I understand "one time" cheating deals where it may just be physical/short term. But to start a relationship with someone else while being in one is quite morally reprehensible if you are not trying to take steps to terminate the first relationship (the one you cheat in).
Its a Free Market....
everyone can choose who to like and be with.
p/s: of coz, only do that IF you are serious about a relationship and not just for Ego...
It's clearly B's fault for imposing such arbitrary and limiting conditions on the relationship with A.
Anyone emotionally needy enough to try to force a partner into an exclusive relationship falls into Wolfigor's category (3). It's neither A's nor C's job to pander to unreasonable demands of other people.
I have slept with a married woman. She was separated and in the process of getting a divorce.
Depends! If they're in an open relationship then anything goes.
IMO the relationship is dead as soon as the person within the relationship considers cheating.

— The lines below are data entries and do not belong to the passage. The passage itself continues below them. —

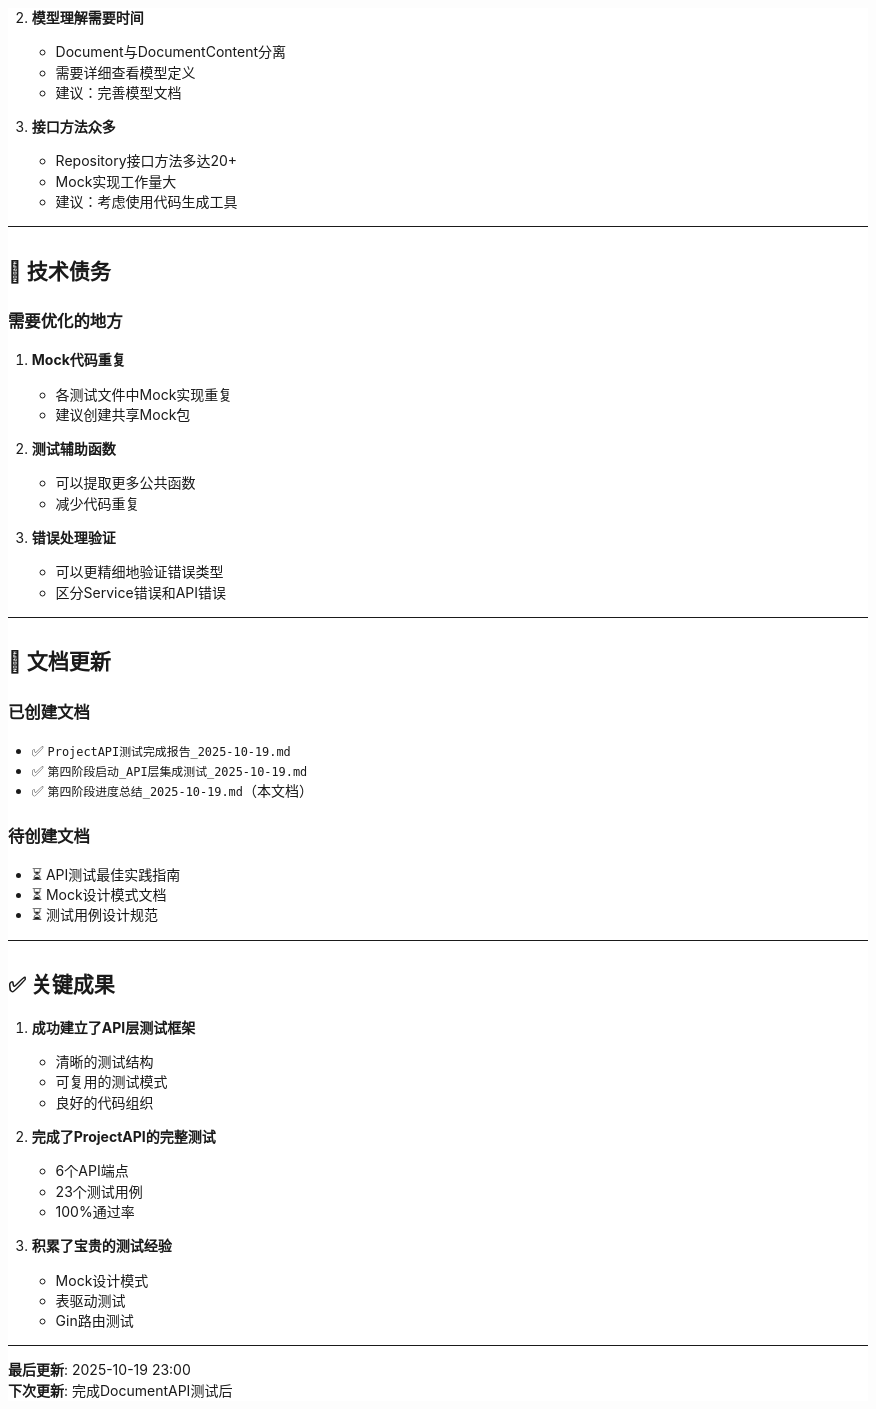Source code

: 2. **模型理解需要时间**
   - Document与DocumentContent分离
   - 需要详细查看模型定义
   - 建议：完善模型文档

3. **接口方法众多**
   - Repository接口方法多达20+
   - Mock实现工作量大
   - 建议：考虑使用代码生成工具

---

## 🔧 技术债务

### 需要优化的地方
1. **Mock代码重复**
   - 各测试文件中Mock实现重复
   - 建议创建共享Mock包

2. **测试辅助函数**
   - 可以提取更多公共函数
   - 减少代码重复

3. **错误处理验证**
   - 可以更精细地验证错误类型
   - 区分Service错误和API错误

---

## 📝 文档更新

### 已创建文档
- ✅ `ProjectAPI测试完成报告_2025-10-19.md`
- ✅ `第四阶段启动_API层集成测试_2025-10-19.md`
- ✅ `第四阶段进度总结_2025-10-19.md`（本文档）

### 待创建文档
- ⏳ API测试最佳实践指南
- ⏳ Mock设计模式文档
- ⏳ 测试用例设计规范

---

## ✅ 关键成果

1. **成功建立了API层测试框架**
   - 清晰的测试结构
   - 可复用的测试模式
   - 良好的代码组织

2. **完成了ProjectAPI的完整测试**
   - 6个API端点
   - 23个测试用例
   - 100%通过率

3. **积累了宝贵的测试经验**
   - Mock设计模式
   - 表驱动测试
   - Gin路由测试

---

**最后更新**: 2025-10-19 23:00  
**下次更新**: 完成DocumentAPI测试后

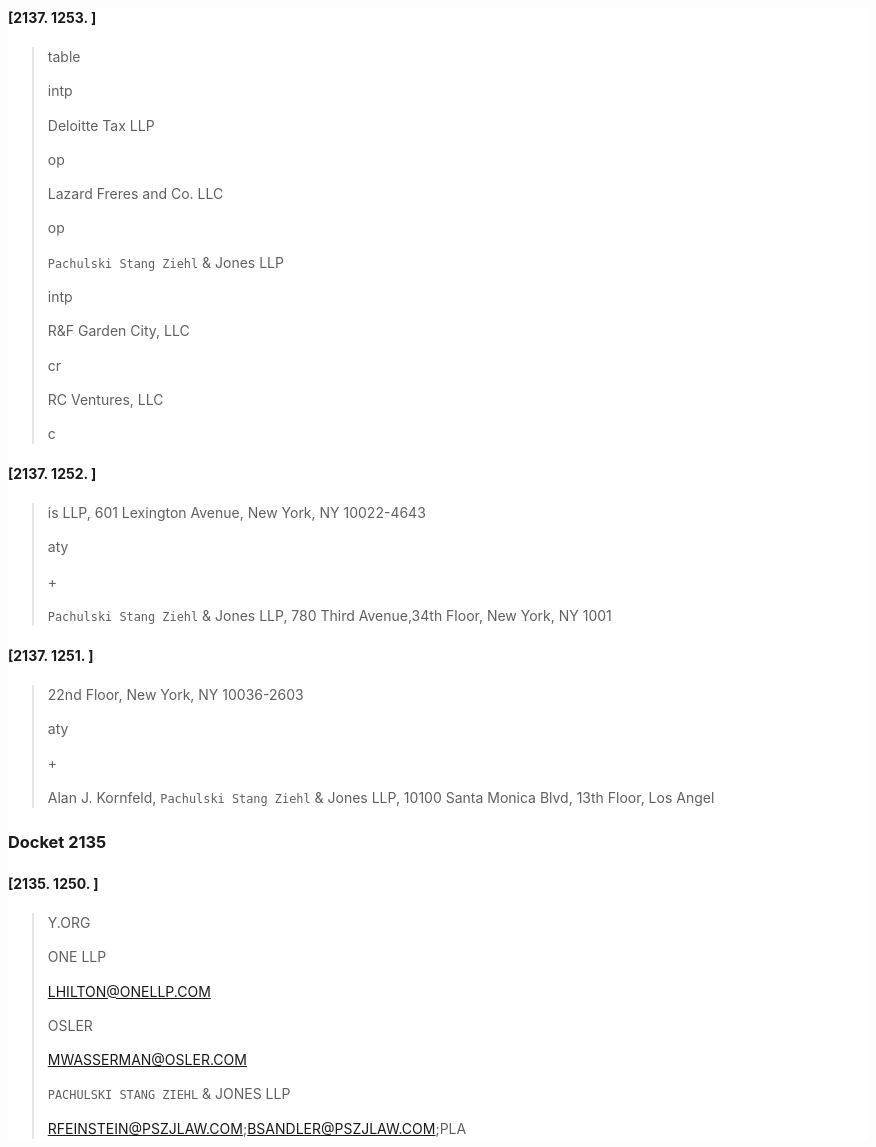 #### [2137. 1253. ]
> table
> 
> intp
> 
> Deloitte Tax LLP
> 
> op
> 
> Lazard Freres and Co. LLC
> 
> op
> 
> `Pachulski Stang Ziehl` & Jones LLP
> 
> intp
> 
> R&F Garden City, LLC
> 
> cr
> 
> RC Ventures, LLC
> 
> c

#### [2137. 1252. ]
> is LLP, 601 Lexington Avenue, New York, NY 10022-4643
> 
> aty
> 
> \+
> 
> `Pachulski Stang Ziehl` & Jones LLP, 780 Third Avenue,34th Floor, New York, NY 1001

#### [2137. 1251. ]
> 22nd Floor, New York, NY 10036-2603
> 
> aty
> 
> \+
> 
> Alan J. Kornfeld, `Pachulski Stang Ziehl` & Jones LLP, 10100 Santa Monica Blvd, 13th Floor, Los Angel

### Docket 2135

#### [2135. 1250. ]
> Y.ORG
> 
> ONE LLP
> 
> LHILTON@ONELLP.COM
> 
> OSLER
> 
> MWASSERMAN@OSLER.COM
> 
> `PACHULSKI STANG ZIEHL` & JONES LLP
> 
> RFEINSTEIN@PSZJLAW.COM;BSANDLER@PSZJLAW.COM;PLA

Its 6ft down when the cheating occurs.
Meh, C's got it easy. They get to bang without the hassel of a relationship. A is being pretty weak, and should just end the relationship. It works for C as long as they have no emotional feelings to A or B.
From personal experience, as long as B never finds out, it is very possible for the original relationship to outlast the illicit relationship and continue into strength. C was a "blip".
I don't think it's morally reprehensible to desire a taken woman. I don't think there's a straight man alive who can claim to not having done it. I'm sure it's the same among women. That being said, I think actually acting on such feelings is one of the most low, dirtiest, scummiest things any person could do to another person. There are few things I think of that are more hurtful, more degrading, and more depressing than being cheated on. I wouldn't wish it on anyone.
It's a bit of both person B and person C's. C for being scummy enough to make a move on another person's SO, and person B for consenting to C's scumminess.
I think my opinions on 1 and 2 adequately give you a sense for my response to this question.